Note how many lines in the following material mention "Step", then give that number by itself.

= GIVEN RECORDS =
━━━━━━━━

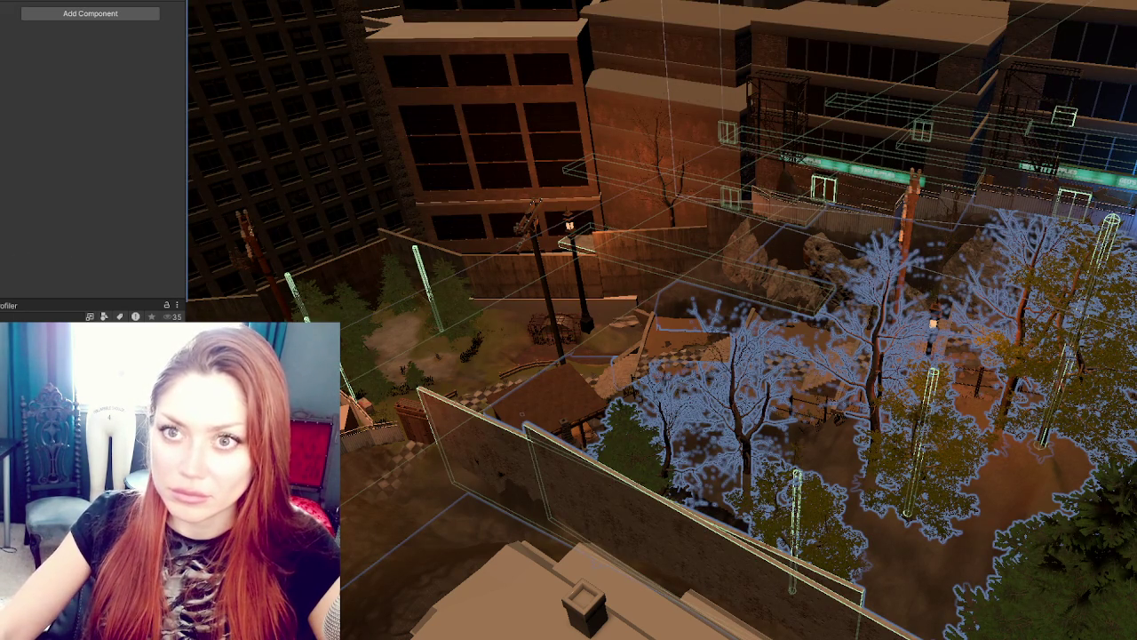
pyautogui.press('ctrl+z')
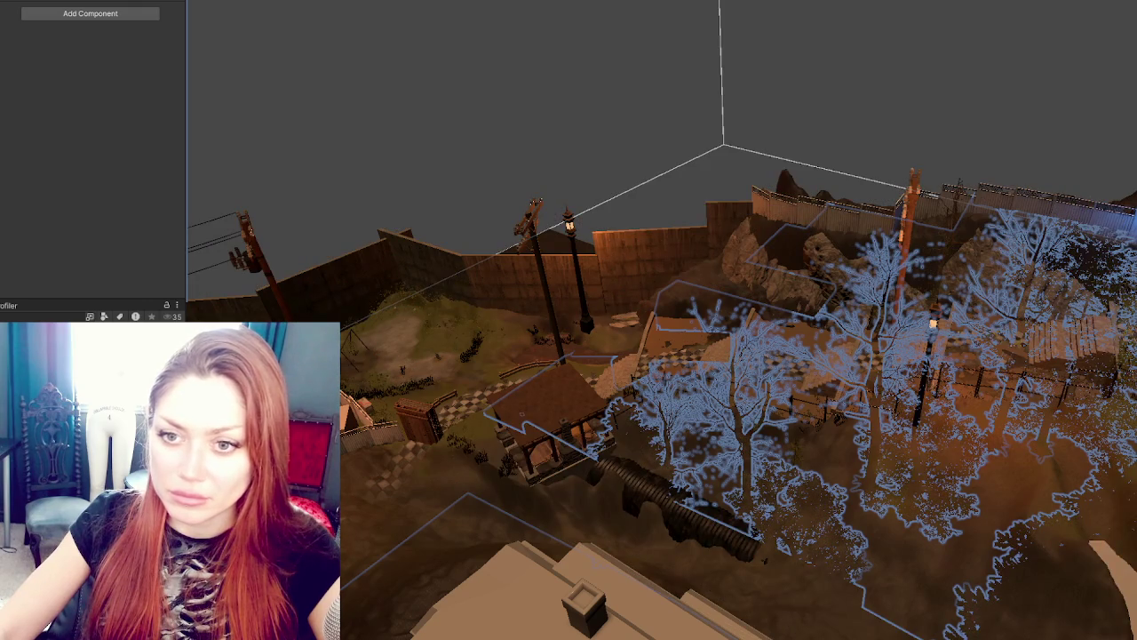
# Step: Toggle the buildings and collider outlines on and off with undo/redo, then select the yard cube
pyautogui.press('ctrl+y')
pyautogui.press('ctrl+z')
pyautogui.press('ctrl+y')
pyautogui.press('ctrl+z')
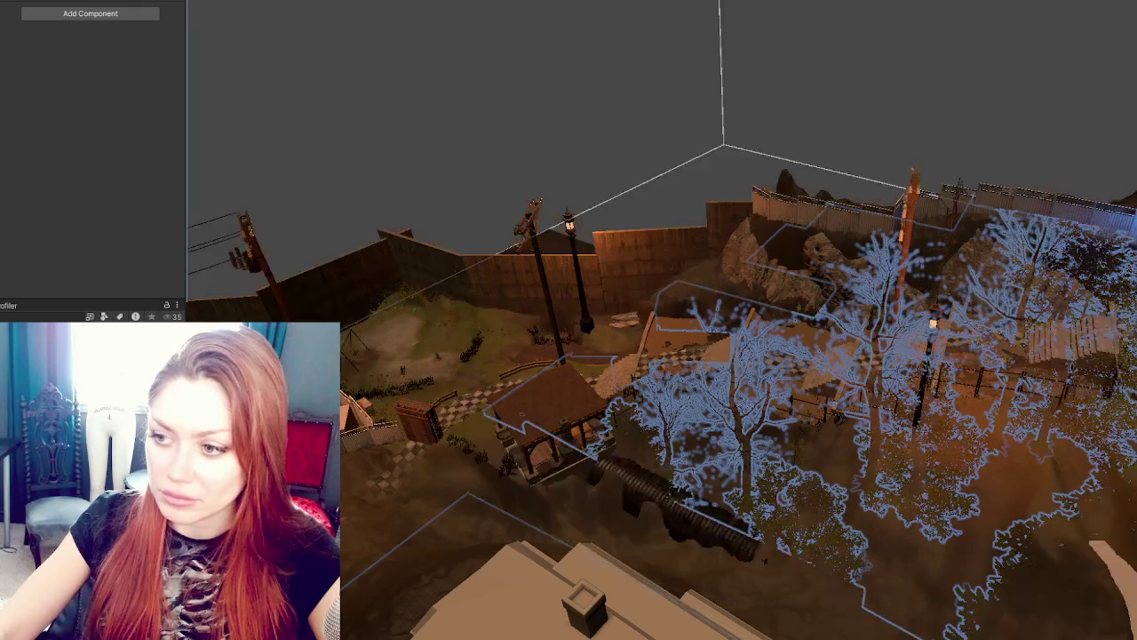
pyautogui.press('ctrl+y')
pyautogui.press('ctrl+z')
pyautogui.press('ctrl+y')
pyautogui.press('ctrl+z')
pyautogui.press('ctrl+y')
pyautogui.click(353, 373)
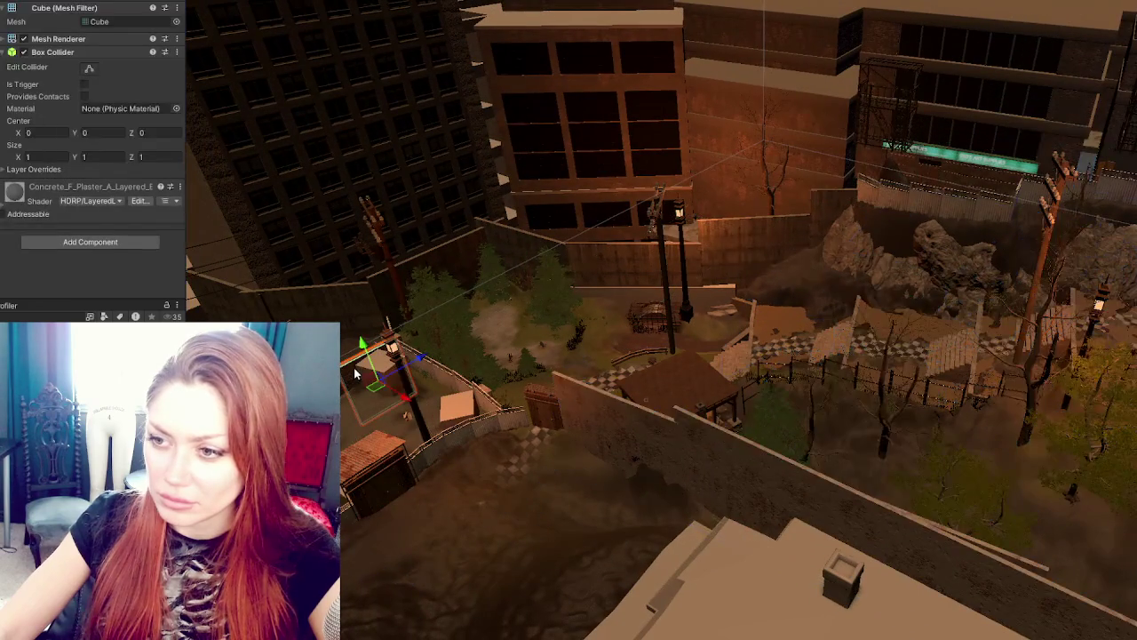
# Step: Select the dumpster by the fence, then the whole group of trees, walls and fences
pyautogui.click(396, 341)
pyautogui.click(399, 339)
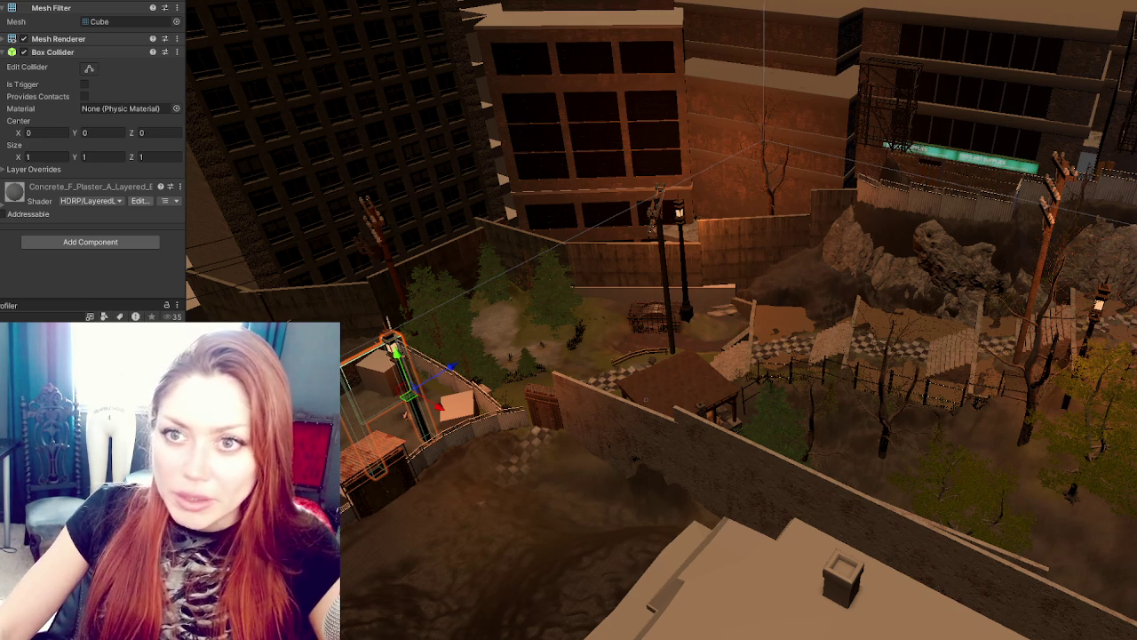
pyautogui.click(889, 373)
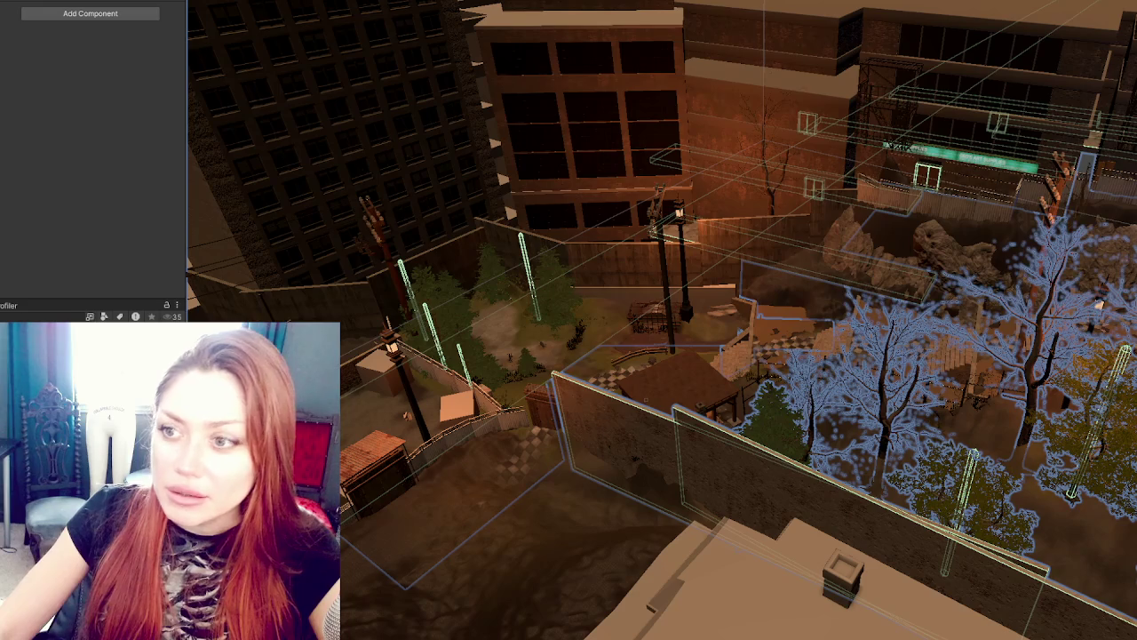
pyautogui.press('Delete')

━━━━━━━━

= SOLUTION FOR THIS PROBLEM =
2